**RECORD EXCERPTS:**
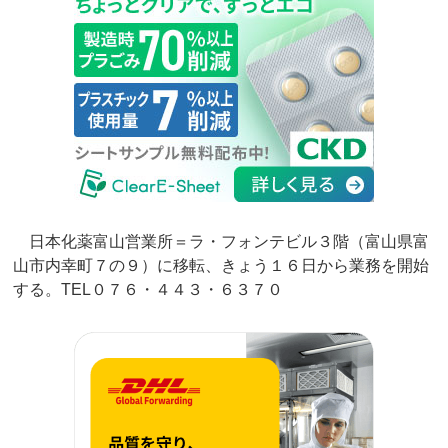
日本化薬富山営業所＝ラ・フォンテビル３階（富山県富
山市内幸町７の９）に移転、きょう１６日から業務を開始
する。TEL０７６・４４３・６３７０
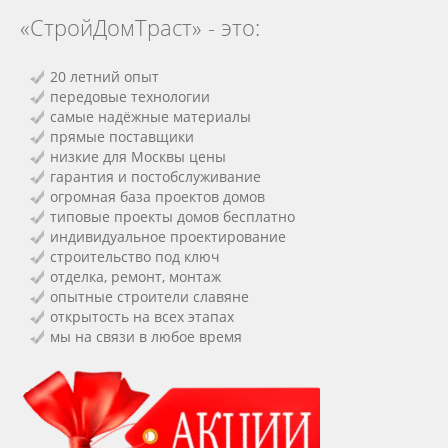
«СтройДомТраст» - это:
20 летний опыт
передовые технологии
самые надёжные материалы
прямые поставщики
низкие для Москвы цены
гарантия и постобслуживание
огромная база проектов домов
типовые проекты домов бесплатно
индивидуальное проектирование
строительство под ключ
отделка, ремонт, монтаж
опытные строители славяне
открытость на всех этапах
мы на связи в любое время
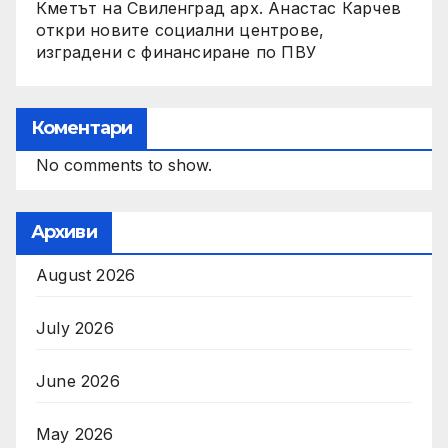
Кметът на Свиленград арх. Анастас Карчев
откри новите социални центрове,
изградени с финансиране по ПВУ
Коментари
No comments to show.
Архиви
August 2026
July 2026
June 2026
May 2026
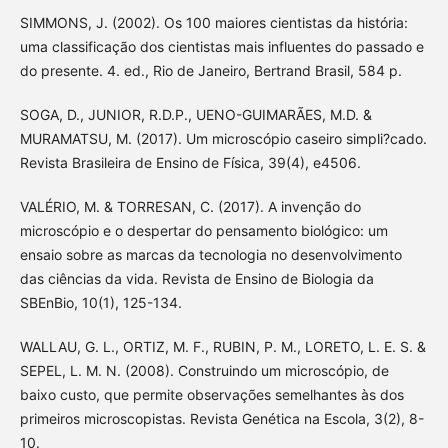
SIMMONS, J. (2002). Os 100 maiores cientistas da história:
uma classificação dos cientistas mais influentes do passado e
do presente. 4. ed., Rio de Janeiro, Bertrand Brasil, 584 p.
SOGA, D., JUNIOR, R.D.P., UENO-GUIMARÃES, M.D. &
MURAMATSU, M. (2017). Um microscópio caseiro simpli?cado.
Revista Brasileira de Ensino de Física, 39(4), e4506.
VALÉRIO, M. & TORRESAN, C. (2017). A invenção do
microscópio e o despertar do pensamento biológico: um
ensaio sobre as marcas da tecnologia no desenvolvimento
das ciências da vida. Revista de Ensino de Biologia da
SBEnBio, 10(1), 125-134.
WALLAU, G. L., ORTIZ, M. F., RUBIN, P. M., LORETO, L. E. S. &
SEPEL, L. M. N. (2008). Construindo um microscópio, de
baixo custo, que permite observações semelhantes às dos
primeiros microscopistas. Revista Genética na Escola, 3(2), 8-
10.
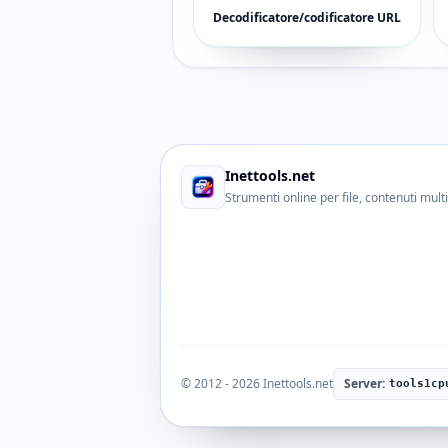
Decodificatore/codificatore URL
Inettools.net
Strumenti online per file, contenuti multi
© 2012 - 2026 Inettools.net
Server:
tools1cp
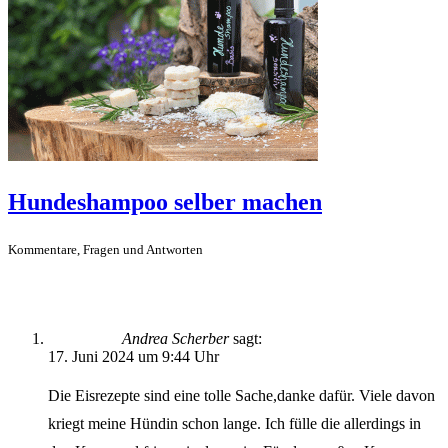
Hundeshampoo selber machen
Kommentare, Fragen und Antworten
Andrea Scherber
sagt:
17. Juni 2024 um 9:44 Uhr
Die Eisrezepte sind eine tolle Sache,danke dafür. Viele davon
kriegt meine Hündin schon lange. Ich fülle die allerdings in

**EXERCISE BRIEF:** Take from the material above the lines running from the one with "MURAMATSU, M. (2017)." through the one with "SEPEL, L. M.", and repeat them exactly, with nothing else.

**YOUR SOLUTION:**
MURAMATSU, M. (2017). Um microscópio caseiro simpli?cado.
Revista Brasileira de Ensino de Física, 39(4), e4506.
VALÉRIO, M. & TORRESAN, C. (2017). A invenção do
microscópio e o despertar do pensamento biológico: um
ensaio sobre as marcas da tecnologia no desenvolvimento
das ciências da vida. Revista de Ensino de Biologia da
SBEnBio, 10(1), 125-134.
WALLAU, G. L., ORTIZ, M. F., RUBIN, P. M., LORETO, L. E. S. &
SEPEL, L. M. N. (2008). Construindo um microscópio, de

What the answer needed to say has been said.